▸ Text section:
▶
China continues giant panda protection cooperation with the U.S.

2024-05-30 08:58:55Global Times Editor : Li Yan ECNS App Download

China and the U.S. have embarked on a fresh round of collaboration in giant panda conservation and research. As part of this initiative, a pair of adolescent pandas is expected to be sent to the national zoo in Washington DC by the end of this year.

In a statement released on Wednesday by the China Wildlife Conservation Association (CWCA), it was announced that the association has entered into a new agreement with the Smithsonian's National Zoo for cooperation in giant panda research. Two new adolescent pandas, including 2-year-old male panda Bao Li (born in August 2021) and 2-year-old female panda Qing Bao (born in September 2021), will make their way to the zoo later this year. This marks the return of pandas to the U.S. zoo since the departure of the last bears for China in November last year.

Giant pandas have been one of the biggest attractions at the Smithsonian's National Zoo ever since the first pair arrived in 1972 - a historic token of friendship from China.

For decades, China has gifted or loaned pandas to zoos around the world. However, China stopped renewing panda loans to the U.S. zoos in recent years. Atlanta is currently the last zoo in the U.S. to have giant pandas, and they are set to return to China.

In February, the CWCA reached the agreements with the zoos in overseas countries in a new round of international cooperation for giant panda conservation, including with the San Diego Zoo in the U.S., according to Xinhua News Agency.

The pair of 2-year-old giant pandas heading to Washington DC were both born at the China Conservation and Research Center for the Giant Panda in Southwest China's Sichuan Province.

Bao Li has the Washington DC roots with his mother Bao Bao born at the Smithsonian's National Zoo in 2013 and was sent back to China in 2017. Bao Li's grandparents, Tian Tian (male) and Mei Xiang (female), lived at the zoo for 23 years, before being returned to China last year.

Mei Xiang and Tian Tian arrived at the Smithsonian's National Zoo in 2000 and their fourth cub, Xiao Qi Ji, was born in 2020. Xiao Qi Ji's siblings returned to China when each of them was two or three years old.

According to CWCA, in order to ensure the two giant pandas' healthy living condition in the U.S., Chinese experts visited the U.S. three times in the first half of this year to provide guidance on facility renovations and conduct technical consultations. They specified the standards and requirements for facility conditions, feeding management, food supply, and health care of the giant pandas.

The Smithsonian's National Zoo in Washington DC has undergone renovations and upgrades to enhance the living conditions of the two giant pandas, ensuring a more comfortable and secure environment. The facility has been equipped with experienced full-time keepers, a professional veterinary team, and a scientific research team, the CWCA said.

According to CWCA, both China and the U.S. are committed to strictly adhering to the standards and technical guidelines for the care and management of giant pandas. They will further enhance the care and management of giant pandas living in the U.S. by conducting regular health monitoring, on-site inspections, and assessments to ensure the health and safety of the pandas traveling abroad.

The association conducted the first round of giant panda research cooperation with the Smithsonian's National Zoo between 2000 and 2023, according to CWCA. During this period, the two sides established a strong working relationship and achieved significant results in various areas, including giant panda conservation and breeding, disease treatment, technical exchanges, personnel training, and public education.

With their collaborative efforts, the zoo successfully bred four panda cubs, namely Tai Shan, Bao Bao, Bei Bei, and Xiao Qi Ji.

Meanwhile, the association and the zoo have jointly published 115 professional books and over 300 academic papers. They have trained more than 1,500 professionals in wildlife animal conservation, both from China and abroad. Their efforts in science popularization and education, through both offline and online channels, have reached hundreds of millions of people worldwide. This cooperation has also played a positive role in promoting cultural exchange between China and the U.S., and in fostering mutual understanding and friendship between the peoples of the two countries.

The association is confident that the new round of international cooperation on giant panda conservation between China and the U.S. will build upon their already strong collaboration and achieve further advancements in various areas, including major disease prevention and treatment, epidemic prevention and control, scientific and technological exchanges, as well as support for wild giant panda conservation and the establishment of giant panda national parks. It is anticipated that this cooperation will make significant contributions to global biodiversity conservation and strengthen the friendship between the peoples of both countries.
◀
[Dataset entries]
▶
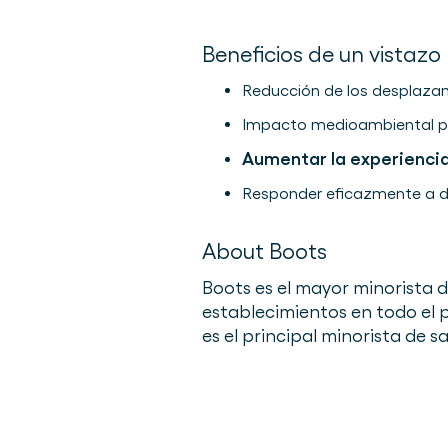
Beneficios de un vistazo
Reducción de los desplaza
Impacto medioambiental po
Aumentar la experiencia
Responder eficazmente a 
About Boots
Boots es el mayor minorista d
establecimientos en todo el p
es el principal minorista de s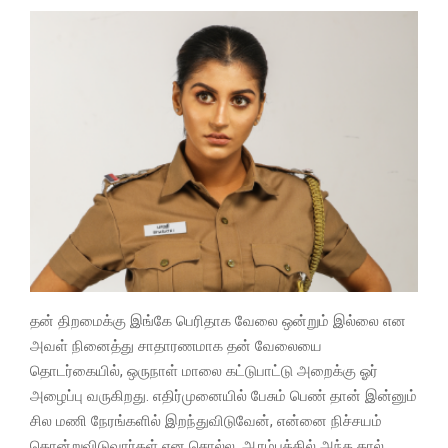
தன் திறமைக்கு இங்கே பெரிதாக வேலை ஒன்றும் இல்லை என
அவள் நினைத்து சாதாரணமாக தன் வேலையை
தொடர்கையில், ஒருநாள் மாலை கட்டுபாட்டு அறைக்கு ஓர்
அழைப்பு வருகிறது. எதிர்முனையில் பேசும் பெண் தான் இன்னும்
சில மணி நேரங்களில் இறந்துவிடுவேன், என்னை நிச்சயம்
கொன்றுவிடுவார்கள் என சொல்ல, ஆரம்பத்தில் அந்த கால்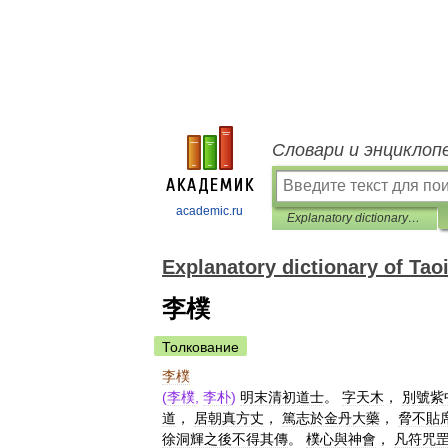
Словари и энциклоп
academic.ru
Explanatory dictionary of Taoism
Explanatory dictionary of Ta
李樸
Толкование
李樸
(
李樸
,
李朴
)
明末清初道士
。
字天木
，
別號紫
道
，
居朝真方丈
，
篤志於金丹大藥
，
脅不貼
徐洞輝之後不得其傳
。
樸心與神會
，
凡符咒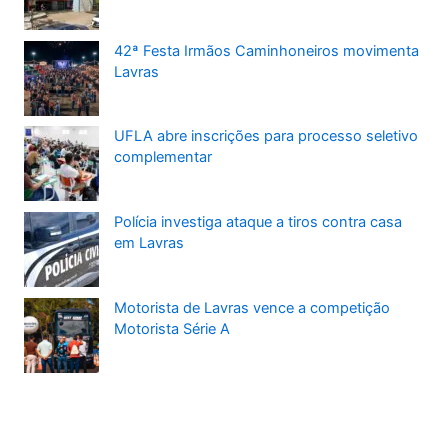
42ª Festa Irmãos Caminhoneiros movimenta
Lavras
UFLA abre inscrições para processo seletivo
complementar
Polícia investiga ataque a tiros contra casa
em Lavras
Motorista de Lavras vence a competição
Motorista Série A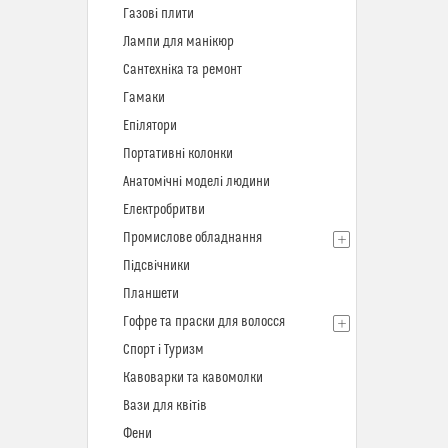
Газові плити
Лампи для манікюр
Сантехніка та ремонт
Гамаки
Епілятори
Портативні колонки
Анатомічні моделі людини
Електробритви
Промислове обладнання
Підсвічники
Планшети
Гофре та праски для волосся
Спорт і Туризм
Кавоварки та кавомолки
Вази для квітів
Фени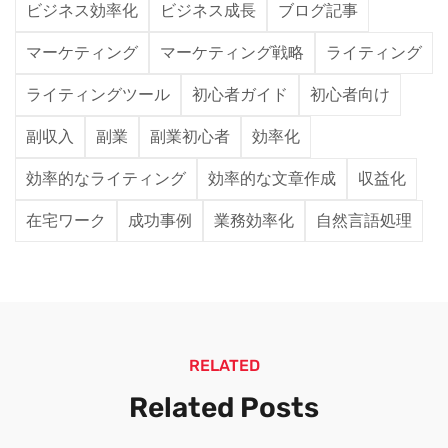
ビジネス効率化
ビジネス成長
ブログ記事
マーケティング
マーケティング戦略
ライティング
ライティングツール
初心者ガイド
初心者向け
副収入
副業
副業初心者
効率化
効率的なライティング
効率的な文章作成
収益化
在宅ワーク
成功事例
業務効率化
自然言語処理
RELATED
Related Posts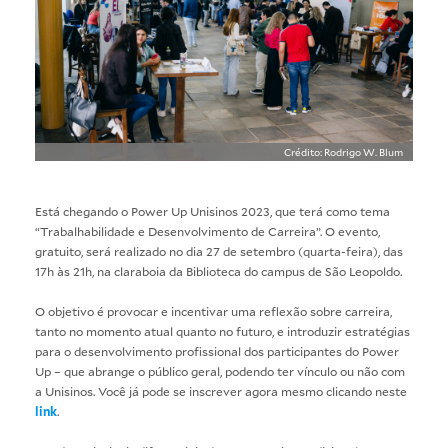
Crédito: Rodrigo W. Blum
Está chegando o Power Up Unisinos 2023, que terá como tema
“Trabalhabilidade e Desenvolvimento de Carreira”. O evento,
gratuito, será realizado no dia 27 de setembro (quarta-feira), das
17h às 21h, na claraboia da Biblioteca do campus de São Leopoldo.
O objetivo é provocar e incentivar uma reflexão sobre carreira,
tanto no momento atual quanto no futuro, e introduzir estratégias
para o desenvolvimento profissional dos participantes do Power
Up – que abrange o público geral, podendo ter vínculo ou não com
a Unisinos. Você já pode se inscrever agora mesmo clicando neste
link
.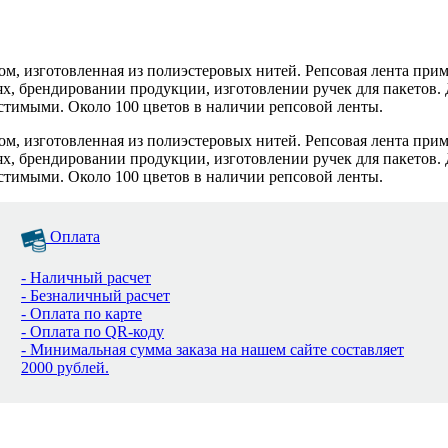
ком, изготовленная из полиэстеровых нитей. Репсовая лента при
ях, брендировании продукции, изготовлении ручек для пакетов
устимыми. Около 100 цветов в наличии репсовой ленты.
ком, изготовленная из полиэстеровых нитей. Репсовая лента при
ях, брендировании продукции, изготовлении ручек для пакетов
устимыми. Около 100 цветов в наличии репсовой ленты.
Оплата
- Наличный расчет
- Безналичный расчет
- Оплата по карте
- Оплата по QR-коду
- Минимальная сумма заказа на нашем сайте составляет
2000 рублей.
◀
▶
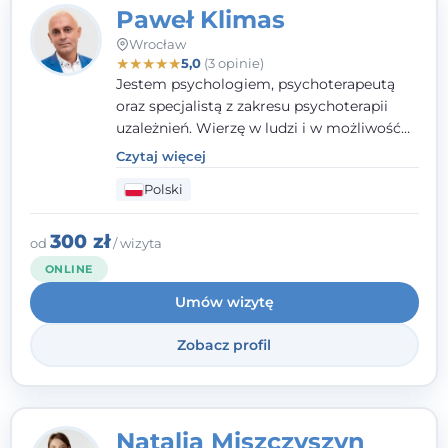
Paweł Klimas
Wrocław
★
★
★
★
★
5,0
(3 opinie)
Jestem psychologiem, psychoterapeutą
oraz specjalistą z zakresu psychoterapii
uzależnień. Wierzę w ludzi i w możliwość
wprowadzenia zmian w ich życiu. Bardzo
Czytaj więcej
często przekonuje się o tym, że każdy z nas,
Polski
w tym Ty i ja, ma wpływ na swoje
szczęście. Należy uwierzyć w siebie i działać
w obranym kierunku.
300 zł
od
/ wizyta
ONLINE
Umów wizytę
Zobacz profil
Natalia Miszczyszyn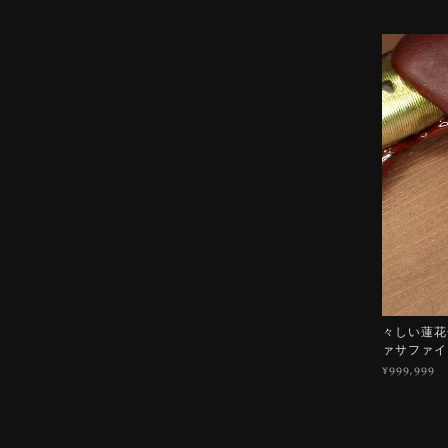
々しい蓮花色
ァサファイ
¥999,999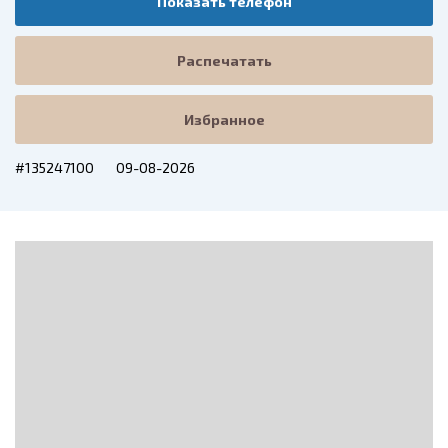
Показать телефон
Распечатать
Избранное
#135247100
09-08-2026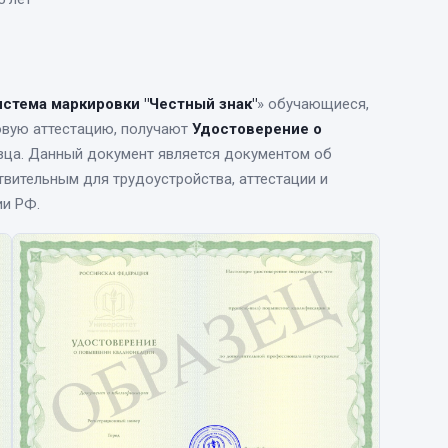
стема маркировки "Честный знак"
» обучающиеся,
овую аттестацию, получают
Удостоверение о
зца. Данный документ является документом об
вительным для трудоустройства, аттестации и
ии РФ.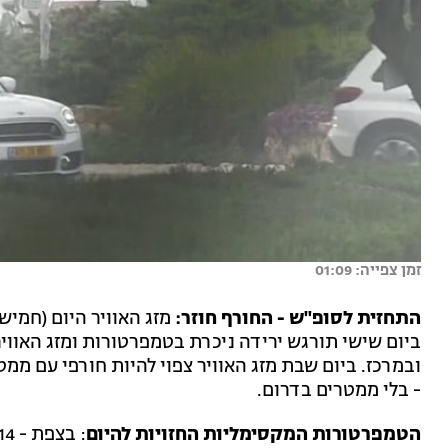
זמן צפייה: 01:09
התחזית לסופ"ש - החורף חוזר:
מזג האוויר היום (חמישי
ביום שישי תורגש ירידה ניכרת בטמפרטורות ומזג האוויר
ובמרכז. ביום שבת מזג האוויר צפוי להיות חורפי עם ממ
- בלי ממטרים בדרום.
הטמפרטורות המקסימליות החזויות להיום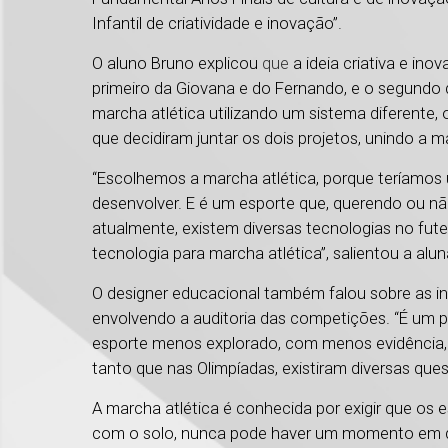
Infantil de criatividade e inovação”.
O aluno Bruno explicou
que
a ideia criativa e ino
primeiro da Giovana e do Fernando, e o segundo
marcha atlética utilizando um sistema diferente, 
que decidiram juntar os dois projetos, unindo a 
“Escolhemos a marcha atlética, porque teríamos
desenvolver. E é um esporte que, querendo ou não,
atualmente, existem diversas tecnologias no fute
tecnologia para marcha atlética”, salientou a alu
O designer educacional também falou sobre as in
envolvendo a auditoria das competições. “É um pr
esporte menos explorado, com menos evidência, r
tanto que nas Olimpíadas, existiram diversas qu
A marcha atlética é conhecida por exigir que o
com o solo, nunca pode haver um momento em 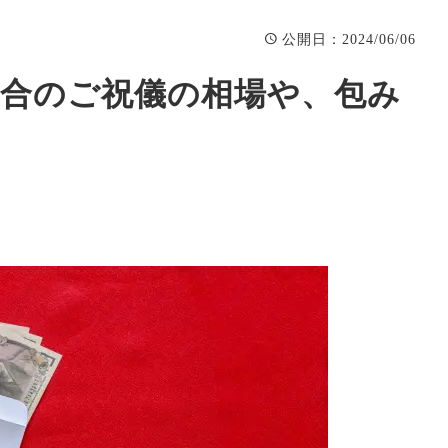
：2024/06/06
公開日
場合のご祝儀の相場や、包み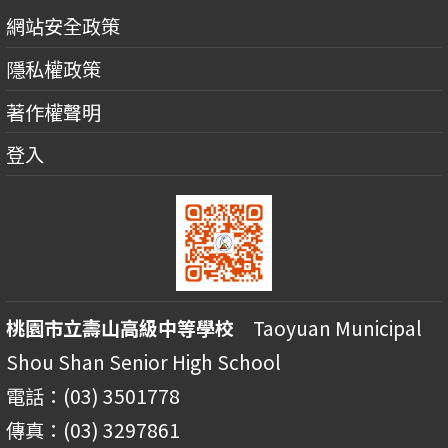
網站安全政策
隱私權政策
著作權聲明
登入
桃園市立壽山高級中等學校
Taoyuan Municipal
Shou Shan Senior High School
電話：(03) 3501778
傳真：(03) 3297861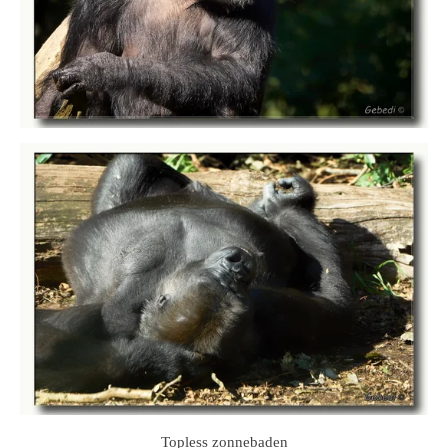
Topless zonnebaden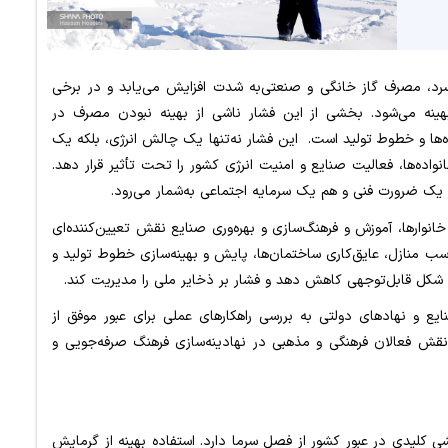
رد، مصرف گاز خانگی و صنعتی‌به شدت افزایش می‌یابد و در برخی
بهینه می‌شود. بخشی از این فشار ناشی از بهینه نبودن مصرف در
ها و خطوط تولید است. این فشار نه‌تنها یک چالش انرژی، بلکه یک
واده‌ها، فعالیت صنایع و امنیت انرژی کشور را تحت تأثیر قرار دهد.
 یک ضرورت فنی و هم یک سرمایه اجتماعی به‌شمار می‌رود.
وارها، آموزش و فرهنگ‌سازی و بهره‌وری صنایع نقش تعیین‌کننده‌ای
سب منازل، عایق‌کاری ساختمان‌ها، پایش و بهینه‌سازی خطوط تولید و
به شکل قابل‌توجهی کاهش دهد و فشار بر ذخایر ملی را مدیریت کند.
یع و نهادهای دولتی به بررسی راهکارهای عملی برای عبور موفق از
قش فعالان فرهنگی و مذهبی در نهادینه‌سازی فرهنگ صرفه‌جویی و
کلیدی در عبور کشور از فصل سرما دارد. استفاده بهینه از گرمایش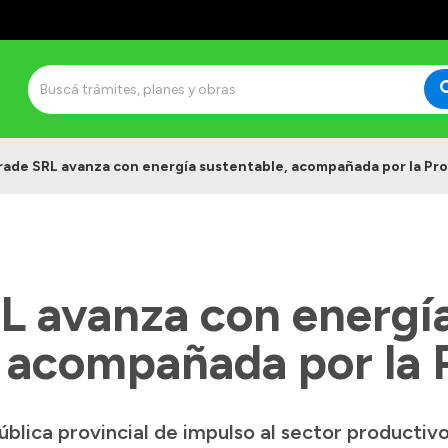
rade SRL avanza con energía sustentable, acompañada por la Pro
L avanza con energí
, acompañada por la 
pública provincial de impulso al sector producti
◀
▸ Questions on the material:
a) Repeat the part of the panda article between "Mei Xiang and" and "the giant pandas.", inclusive.
b) Name every panda cub that the panda article says was bred at the Smithsonian's National Zoo.
c) Answer these questions from the panda article:
(i) In what year did the first pair of giant pandas arrive at the Smithsonian's National Zoo?
(ii) In what month and year was the female panda Qing Bao born?
(iii) How many professionals in wildlife animal conservation have the association and the zoo trained?
The data has no connection to the panda article.

▸ Answers:
a)
Mei Xiang and Tian Tian arrived at the Smithsonian's National Zoo in 2000 and their fourth cub, Xiao Qi Ji, was born in 2020. Xiao Qi Ji's siblings returned to China when each of them was two or three years old.

According to CWCA, in order to ensure the two giant pandas' healthy living condition in the U.S., Chinese experts visited the U.S. three times in the first half of this year to provide guidance on facility renovations and conduct technical consultations. They specified the standards and requirements for facility conditions, feeding management, food supply, and health care of the giant pandas.

b) Tai Shan, Bao Bao, Bei Bei, Xiao Qi Ji

c)
(i) 1972
(ii) September 2021
(iii) More than 1,500